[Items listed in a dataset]
== Segment start ==

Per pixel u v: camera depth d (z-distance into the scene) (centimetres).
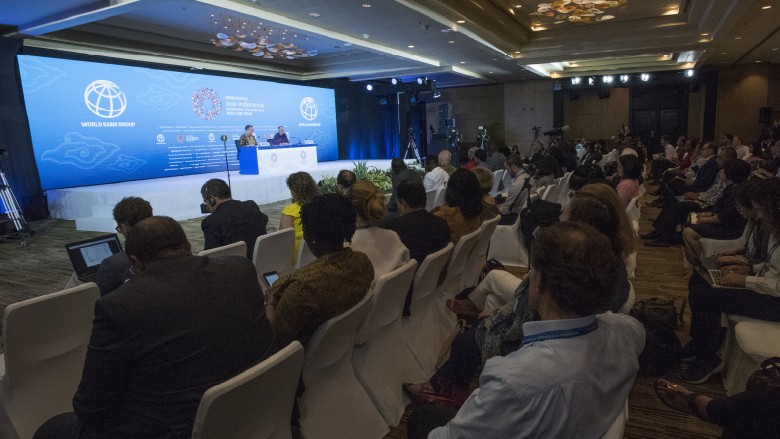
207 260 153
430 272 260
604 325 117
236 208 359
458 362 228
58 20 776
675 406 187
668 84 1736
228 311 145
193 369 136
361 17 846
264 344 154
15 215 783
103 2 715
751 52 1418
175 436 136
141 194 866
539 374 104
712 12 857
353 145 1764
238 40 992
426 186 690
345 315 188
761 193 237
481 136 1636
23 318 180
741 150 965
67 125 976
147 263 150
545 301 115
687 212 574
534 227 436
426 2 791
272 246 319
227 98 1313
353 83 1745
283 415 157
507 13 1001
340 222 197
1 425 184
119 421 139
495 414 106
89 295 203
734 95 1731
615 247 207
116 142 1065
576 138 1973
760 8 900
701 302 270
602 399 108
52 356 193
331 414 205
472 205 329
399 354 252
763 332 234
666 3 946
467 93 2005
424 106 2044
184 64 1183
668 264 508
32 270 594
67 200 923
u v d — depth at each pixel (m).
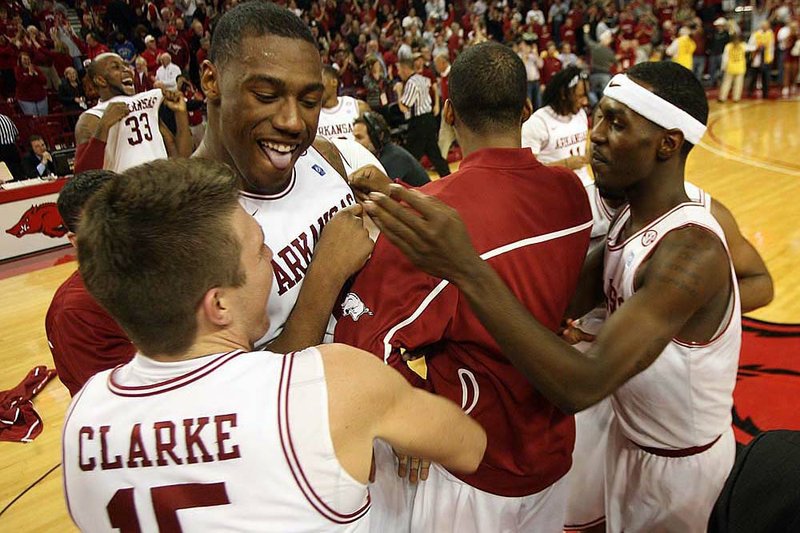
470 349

== Segment end ==
== Segment start ==

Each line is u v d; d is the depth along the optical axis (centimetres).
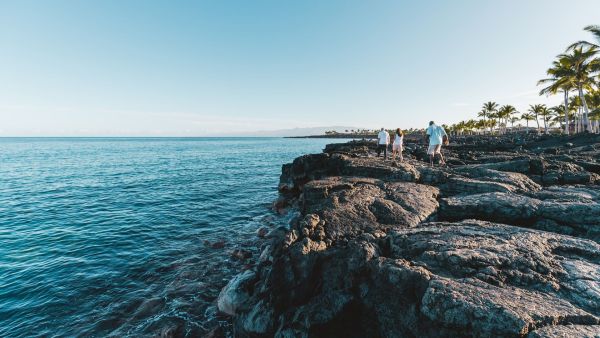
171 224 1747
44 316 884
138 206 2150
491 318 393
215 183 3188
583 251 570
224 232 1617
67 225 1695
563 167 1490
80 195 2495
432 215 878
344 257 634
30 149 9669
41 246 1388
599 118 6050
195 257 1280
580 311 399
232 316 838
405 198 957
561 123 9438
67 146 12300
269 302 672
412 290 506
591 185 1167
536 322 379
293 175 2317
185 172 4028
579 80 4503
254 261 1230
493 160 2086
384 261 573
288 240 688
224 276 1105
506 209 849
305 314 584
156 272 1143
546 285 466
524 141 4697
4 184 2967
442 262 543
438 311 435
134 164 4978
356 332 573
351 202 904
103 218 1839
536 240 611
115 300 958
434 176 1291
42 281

== Segment end ==

Exercise:
In the entries above, the lines between the one holding "80 195 2495" and the one holding "288 240 688", inclusive, are to be printed exactly as written, and those alone.

Exercise result:
80 195 2495
432 215 878
344 257 634
30 149 9669
41 246 1388
599 118 6050
195 257 1280
580 311 399
232 316 838
405 198 957
561 123 9438
67 146 12300
269 302 672
412 290 506
591 185 1167
536 322 379
293 175 2317
185 172 4028
579 80 4503
254 261 1230
493 160 2086
384 261 573
288 240 688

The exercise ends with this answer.